(Document layout analysis data)
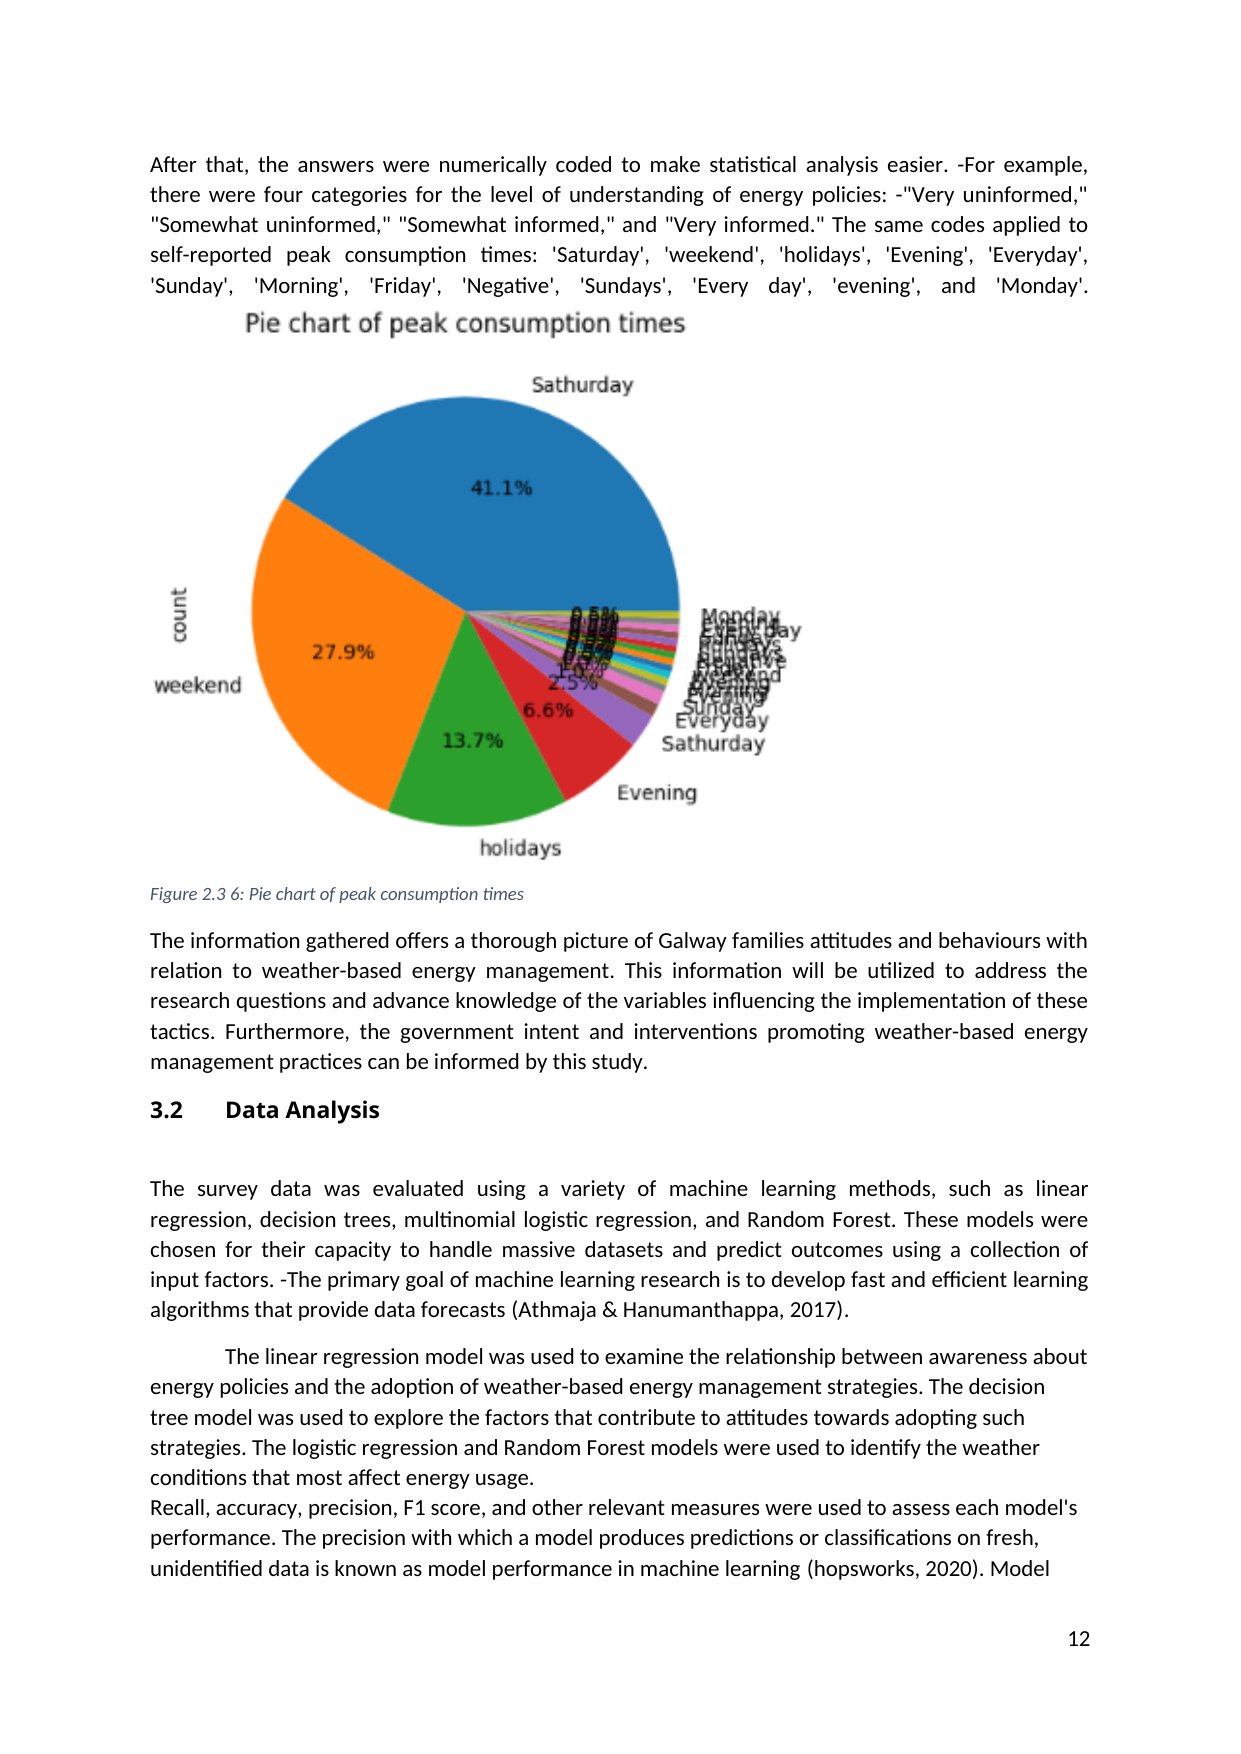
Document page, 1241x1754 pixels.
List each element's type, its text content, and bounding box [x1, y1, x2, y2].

text Figure 2.3 : Pie chart of peak consumption times [150, 882, 1090, 905]
subtitle Data Analysis [150, 1094, 1090, 1125]
text After that, the answers were numerically coded to make statistical analysis easier. -For example, there were four categories for the level of understanding of energy policies: -"Very uninformed," "Somewhat uninformed," "Somewhat informed," and "Very informed." The same codes applied to self-reported peak consumption times: 'Saturday', 'weekend', 'holidays', 'Evening', 'Everyday', 'Sunday', 'Morning', 'Friday', 'Negative', 'Sundays', 'Every day', 'evening', and 'Monday'. [150, 150, 1090, 863]
picture [150, 301, 805, 864]
text The information gathered offers a thorough picture of Galway families attitudes and behaviours with relation to weather-based energy management. This information will be utilized to address the research questions and advance knowledge of the variables influencing the implementation of these tactics. Furthermore, the government intent and interventions promoting weather-based energy management practices can be informed by this study. [150, 926, 1090, 1075]
text The survey data was evaluated using a variety of machine learning methods, such as linear regression, decision trees, multinomial logistic regression, and Random Forest. These models were chosen for their capacity to handle massive datasets and predict outcomes using a collection of input factors. -The primary goal of machine learning research is to develop fast and efficient learning algorithms that provide data forecasts . [150, 1174, 1090, 1323]
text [150, 1342, 1090, 1582]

[EXERCISE OBJECTIVE]
Considering the records line by line, how many lines hold the string "times"? Say only the number.

[RESULT OF THIS TASK]
2